On 23 December 2020, amendments to the Latvian Law on the Suppression of Consequences of the Spread of COVID-19 Infection (the “Latvian Covid-19 Law”) that provide for changes to the regulation of insolvency proceedings came into force.
Reimposed suspension of creditors’ right to file for insolvency
- Pursuant to the amendments to Article 22 Paragraph 1 of the Latvian Covid-19 Law, any creditor (including an employee or the tax authorities) is precluded from filing an insolvency application against a debtor (that is a legal entity) until 1 March 2021. It must be noted that a similar prohibition also existed from 12 March 2020 until 1 September 2020.

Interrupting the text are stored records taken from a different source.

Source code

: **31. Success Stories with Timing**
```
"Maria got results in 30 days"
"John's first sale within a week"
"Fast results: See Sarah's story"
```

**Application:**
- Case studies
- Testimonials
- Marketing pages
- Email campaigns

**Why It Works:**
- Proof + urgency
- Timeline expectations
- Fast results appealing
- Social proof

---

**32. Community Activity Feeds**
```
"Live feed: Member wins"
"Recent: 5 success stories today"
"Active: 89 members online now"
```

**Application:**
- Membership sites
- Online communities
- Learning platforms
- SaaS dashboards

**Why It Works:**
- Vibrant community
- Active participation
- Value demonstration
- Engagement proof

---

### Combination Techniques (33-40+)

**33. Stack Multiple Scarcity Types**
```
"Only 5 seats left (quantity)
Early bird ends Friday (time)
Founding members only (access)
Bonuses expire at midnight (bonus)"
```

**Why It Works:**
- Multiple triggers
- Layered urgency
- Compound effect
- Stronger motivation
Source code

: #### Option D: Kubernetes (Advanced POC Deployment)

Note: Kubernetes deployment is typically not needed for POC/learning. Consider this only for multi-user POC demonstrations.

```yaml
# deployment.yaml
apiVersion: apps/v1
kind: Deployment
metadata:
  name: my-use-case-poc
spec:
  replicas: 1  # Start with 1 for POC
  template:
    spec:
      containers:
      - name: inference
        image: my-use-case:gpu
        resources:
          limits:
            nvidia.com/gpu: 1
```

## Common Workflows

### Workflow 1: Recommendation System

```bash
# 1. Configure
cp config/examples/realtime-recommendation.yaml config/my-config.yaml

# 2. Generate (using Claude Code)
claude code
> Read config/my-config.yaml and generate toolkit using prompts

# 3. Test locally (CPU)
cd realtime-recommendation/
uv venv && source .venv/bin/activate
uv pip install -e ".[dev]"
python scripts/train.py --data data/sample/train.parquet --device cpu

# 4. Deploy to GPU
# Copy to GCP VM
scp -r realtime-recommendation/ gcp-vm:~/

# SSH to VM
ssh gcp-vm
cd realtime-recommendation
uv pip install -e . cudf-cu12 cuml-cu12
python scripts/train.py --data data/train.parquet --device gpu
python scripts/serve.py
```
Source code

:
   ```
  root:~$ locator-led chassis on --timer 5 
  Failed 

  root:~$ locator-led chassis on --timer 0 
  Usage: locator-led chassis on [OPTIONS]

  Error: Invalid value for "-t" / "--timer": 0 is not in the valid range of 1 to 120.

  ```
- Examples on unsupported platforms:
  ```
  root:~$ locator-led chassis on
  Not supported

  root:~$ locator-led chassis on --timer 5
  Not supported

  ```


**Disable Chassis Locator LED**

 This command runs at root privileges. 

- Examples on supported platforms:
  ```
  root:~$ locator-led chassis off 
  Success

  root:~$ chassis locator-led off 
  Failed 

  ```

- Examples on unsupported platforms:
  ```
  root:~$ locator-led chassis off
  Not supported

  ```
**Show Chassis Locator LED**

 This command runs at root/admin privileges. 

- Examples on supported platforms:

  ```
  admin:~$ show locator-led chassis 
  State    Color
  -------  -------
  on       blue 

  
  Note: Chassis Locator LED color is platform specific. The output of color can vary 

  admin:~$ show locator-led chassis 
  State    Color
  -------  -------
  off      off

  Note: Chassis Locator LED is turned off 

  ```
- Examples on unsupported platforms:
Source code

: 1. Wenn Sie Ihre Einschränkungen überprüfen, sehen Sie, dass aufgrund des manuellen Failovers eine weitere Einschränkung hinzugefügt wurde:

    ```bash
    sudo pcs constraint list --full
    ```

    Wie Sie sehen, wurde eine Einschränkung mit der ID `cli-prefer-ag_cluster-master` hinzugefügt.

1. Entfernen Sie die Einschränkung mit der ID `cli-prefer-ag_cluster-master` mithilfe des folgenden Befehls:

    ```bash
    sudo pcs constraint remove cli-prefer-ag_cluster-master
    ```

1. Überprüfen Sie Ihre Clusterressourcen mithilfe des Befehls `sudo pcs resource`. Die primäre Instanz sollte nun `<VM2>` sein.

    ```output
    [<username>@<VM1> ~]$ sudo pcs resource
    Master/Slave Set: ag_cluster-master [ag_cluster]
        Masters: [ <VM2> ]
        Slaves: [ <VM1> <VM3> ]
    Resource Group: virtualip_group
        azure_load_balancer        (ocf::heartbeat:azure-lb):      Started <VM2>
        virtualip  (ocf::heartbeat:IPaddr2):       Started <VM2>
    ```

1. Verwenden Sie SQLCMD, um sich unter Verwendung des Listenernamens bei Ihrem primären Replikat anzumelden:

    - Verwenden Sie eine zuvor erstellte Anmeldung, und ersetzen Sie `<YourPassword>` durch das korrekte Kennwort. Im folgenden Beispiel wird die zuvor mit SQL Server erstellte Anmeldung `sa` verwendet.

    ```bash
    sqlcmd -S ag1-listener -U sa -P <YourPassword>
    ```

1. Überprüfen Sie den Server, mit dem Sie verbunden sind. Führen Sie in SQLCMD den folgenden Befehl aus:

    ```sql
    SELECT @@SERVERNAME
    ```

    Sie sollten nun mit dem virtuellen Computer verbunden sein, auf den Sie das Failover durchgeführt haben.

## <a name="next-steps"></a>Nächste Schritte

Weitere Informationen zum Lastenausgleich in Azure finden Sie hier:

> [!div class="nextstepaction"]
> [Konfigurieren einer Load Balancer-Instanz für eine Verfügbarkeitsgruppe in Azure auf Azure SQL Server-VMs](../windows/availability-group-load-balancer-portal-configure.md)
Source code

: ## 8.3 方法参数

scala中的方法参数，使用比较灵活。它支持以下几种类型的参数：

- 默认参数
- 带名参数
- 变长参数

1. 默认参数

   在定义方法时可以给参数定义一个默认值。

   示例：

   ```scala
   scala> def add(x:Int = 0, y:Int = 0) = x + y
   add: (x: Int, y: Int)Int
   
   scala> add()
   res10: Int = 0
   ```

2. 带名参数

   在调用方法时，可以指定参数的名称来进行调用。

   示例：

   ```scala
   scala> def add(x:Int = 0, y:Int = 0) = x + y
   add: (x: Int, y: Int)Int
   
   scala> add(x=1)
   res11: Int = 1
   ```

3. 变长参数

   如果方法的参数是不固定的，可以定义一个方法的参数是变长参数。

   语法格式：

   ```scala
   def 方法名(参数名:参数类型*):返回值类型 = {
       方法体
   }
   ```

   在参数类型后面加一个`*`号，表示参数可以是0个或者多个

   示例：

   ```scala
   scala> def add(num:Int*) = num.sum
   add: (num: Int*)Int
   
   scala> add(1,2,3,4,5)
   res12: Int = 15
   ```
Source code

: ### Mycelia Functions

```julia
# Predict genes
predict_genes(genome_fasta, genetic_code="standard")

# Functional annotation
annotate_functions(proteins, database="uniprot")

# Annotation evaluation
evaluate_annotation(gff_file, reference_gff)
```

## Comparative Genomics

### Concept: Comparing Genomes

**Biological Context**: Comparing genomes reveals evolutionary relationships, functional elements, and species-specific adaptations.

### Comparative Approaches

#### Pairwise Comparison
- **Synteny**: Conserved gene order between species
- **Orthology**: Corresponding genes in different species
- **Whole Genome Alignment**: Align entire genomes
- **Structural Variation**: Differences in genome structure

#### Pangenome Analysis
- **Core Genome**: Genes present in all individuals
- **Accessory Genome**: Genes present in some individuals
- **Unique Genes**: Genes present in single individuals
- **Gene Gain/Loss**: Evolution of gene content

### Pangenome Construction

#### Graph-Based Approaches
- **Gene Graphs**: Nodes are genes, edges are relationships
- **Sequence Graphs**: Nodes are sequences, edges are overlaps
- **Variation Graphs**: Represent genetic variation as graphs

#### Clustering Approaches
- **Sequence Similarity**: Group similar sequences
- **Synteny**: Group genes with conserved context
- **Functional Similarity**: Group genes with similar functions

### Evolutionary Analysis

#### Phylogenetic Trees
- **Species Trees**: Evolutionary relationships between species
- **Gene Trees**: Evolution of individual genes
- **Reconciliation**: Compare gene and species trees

- The moratorium applies to any creditor-debtor relationship and hence is not limited to any particular industry or just to debtors facing financial difficulties specifically due to the outbreak of the COVID-19 virus.
- A creditor cannot file for insolvency against the debtor prior to 1 September 2020, even if the debtor fails to meet its debt obligations towards the creditor.
Suspension of the obligation of the management board to file for insolvency
- In accordance with the amendments to Article 22 Paragraph 2 of the Latvian Covid-19 Law, the obligation of the management board of a debtor – that is a legal entity – to file for insolvency against the debtor (i.e., for the debtor to file for insolvency against itself) if the feature of insolvency proceedings of a legal person referred to in Article 57 Paragraph 5 of the Latvian Insolvency Law applies – that the debtor has not honoured obligations which have been overdue for more than two months – is suspended until 1 March 2021.
- The management board’s obligation to file for insolvency still applies nonetheless if the debtor has not paid an employee in full remuneration for work, or compensation for damages in connection with an accident at work or an occupational disease, or has not made the mandatory social insurance payments within two months of the day specified for payment.